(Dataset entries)
##############################
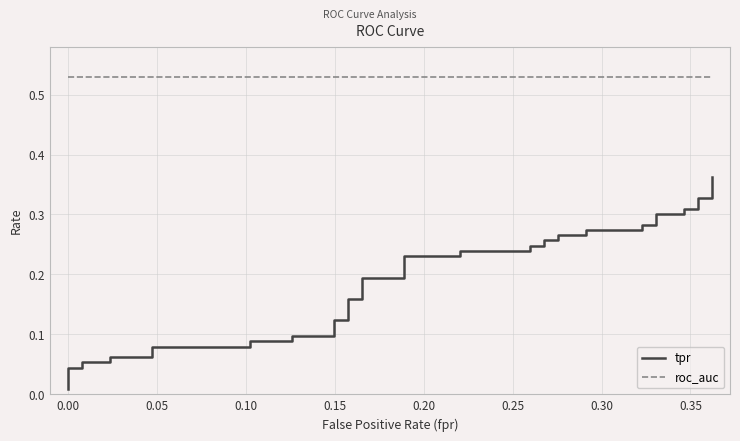

True or false: tpr has more than 0 interior local peaks.

False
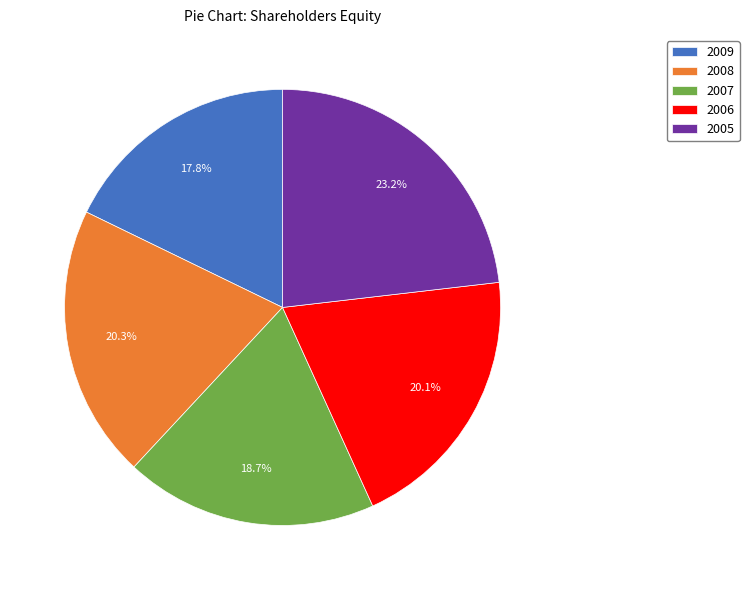

Which category has the smallest portion of the pie?

2009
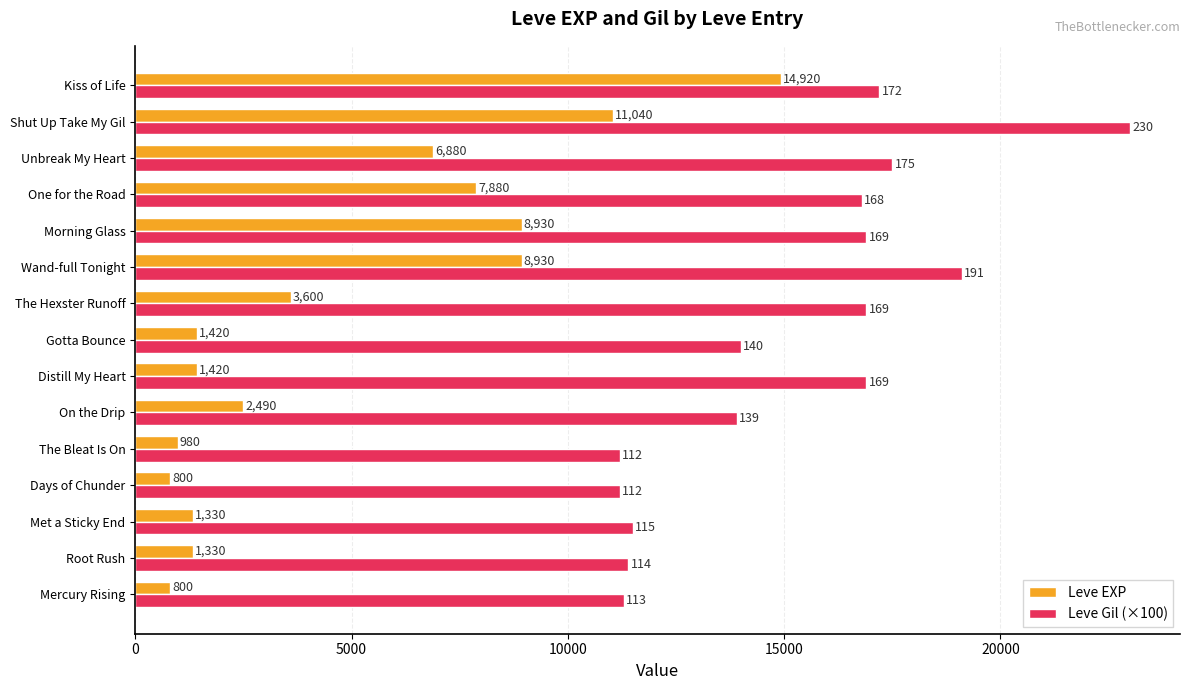

Rank the series at Met a Sticky End from lowest to highest value.

Leve EXP, Leve Gil (×100)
##############################
EXERCISE: Locate each line in the rows above that contains the word "more", matching case exactly, and copy every such line.

ANSWER AREA:
True or false: tpr has more than 0 interior local peaks.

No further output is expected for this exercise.